START Dataset extract

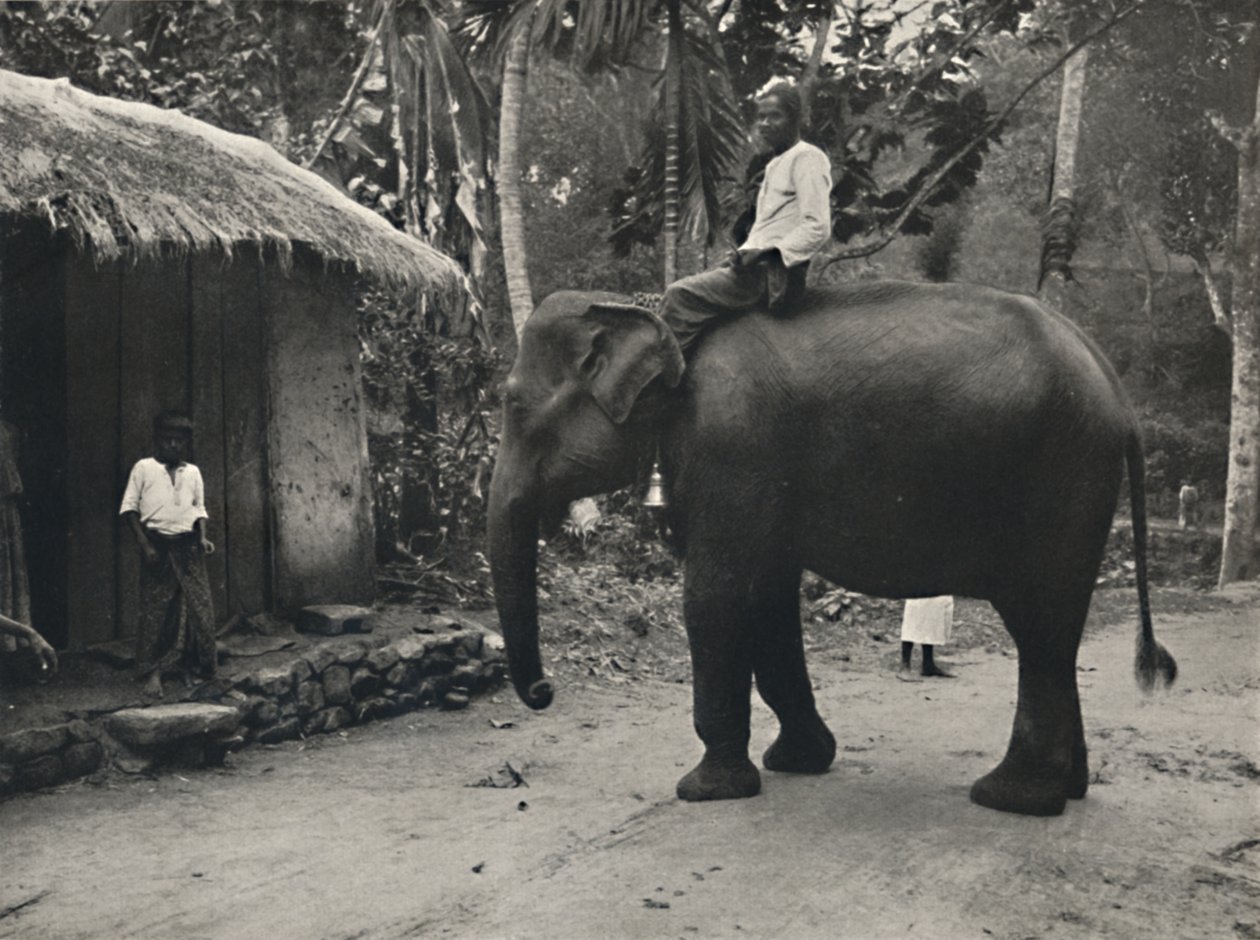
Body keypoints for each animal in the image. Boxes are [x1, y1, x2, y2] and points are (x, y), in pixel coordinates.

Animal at [486, 278, 1174, 811]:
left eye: (512, 405)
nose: (544, 693)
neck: (644, 311)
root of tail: (1117, 392)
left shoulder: (732, 446)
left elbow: (715, 599)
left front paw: (705, 791)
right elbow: (767, 602)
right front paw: (797, 762)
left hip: (1060, 478)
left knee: (1039, 626)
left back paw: (1010, 798)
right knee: (1055, 634)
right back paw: (1068, 789)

END Dataset extract

Task item →
Return exactly the lines in the records above, beginning with the one that holds "left shoulder: (732, 446)" and ending with the last.

Output for this task →
left shoulder: (732, 446)
left elbow: (715, 599)
left front paw: (705, 791)
right elbow: (767, 602)
right front paw: (797, 762)
left hip: (1060, 478)
left knee: (1039, 626)
left back paw: (1010, 798)
right knee: (1055, 634)
right back paw: (1068, 789)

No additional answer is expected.